Notice Requirements

State / Jurisdiction

 

Federal / All

Fair Credit Reporting Act (FCRA) Requires an Updated Version of the Summary of Rights 

In order to comply with the FCRA, employers conducting background checks on applicants and employees must provide them with a Summary of Consumer Rights form prior to taking adverse action. An updated version of this form published by the Consumer Financial Protection Bureau must be utilized as of March 20, 2024 

 

California

California Employers Required to Notify Employees that Noncompete Agreements are Void 

Notices must be emailed and physically mailed to current and former employees* informing them that they are no longer subject to any noncompete agreements or clauses. In order to be compliant with California Assembly Bill (AB) 1076, notices should be sent by February 14, 2024

California's Updated Notices for New Hires 

Employers in the Golden State should be aware of several updates to the notifications and pamphlets that must be provided to newly hired employees. California Labor Code Section 2810.5 mandates that employers provide written notice at the time of hire to non-exempt employees with information about their wages including pay rates, overtime rates, and specified paydays.
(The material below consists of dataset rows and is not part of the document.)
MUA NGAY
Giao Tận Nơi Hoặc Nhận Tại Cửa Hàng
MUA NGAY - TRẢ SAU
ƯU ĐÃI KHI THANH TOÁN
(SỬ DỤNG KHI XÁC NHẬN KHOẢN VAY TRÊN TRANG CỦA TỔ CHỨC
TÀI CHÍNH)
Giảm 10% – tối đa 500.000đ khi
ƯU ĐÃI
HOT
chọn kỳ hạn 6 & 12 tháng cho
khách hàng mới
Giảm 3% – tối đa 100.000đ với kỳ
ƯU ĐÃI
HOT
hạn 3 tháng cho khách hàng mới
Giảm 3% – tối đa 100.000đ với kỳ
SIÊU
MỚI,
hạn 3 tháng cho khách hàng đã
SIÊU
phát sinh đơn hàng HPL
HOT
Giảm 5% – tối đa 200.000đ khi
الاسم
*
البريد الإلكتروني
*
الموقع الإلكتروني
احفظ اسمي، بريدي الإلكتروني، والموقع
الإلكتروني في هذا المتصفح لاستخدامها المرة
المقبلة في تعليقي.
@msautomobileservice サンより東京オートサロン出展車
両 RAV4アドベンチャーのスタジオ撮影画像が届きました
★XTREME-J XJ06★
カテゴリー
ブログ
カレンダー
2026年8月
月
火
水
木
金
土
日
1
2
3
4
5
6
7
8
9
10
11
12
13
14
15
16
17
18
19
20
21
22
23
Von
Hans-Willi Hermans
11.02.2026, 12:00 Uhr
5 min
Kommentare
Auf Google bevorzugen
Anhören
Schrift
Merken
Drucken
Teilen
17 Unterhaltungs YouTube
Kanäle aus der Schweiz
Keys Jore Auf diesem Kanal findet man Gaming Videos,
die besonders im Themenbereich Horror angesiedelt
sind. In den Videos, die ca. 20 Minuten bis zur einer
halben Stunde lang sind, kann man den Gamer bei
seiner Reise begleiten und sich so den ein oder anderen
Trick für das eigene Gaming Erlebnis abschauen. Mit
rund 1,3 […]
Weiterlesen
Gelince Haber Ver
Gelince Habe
A recent amendment now requires this updated notice to include information about the increased paid sick leave and a new disclosure about federal or state emergency or disaster declarations that may impact worksite health and safety. For a more detailed summary, refer to this article by CDF Labor Law. 

 

Colorado

Colorado's Annual Notice of Income Tax Credit Availability 

The anniversary date of this annual requirement is upon us, as the Colorado Department of Revenue issued this guidance on March 31, 2023. In addition to statements that show the total compensation paid and income tax withheld for the previous year, employers must also notify employees in writing of the availability of income tax credits. This obligation cannot be fulfilled by linking to the CDOR tax division site. For more details, see this article by Ogletree Deakins

 

New York

New York City Worker's Bill of Rights 

Employers in NYC must provide access to the Worker's Bill of Rights to current employees and any subsequent hires by July 1, 2024. The Bill of Rights is an online reference tool that explains workplace rights and protections for NYC-based employees, job applicants, and independent contractors under federal, state, and local laws. It covers topics such as minimum wage, sick leave, Paid Family Leave, anti-discrimination, and the right to organize into unions and other rights. The posted notice must contain a QR code to the website for employees to reference. To view the notice, visit NYC's Department of Consumer and Worker Protection (DCWP) website.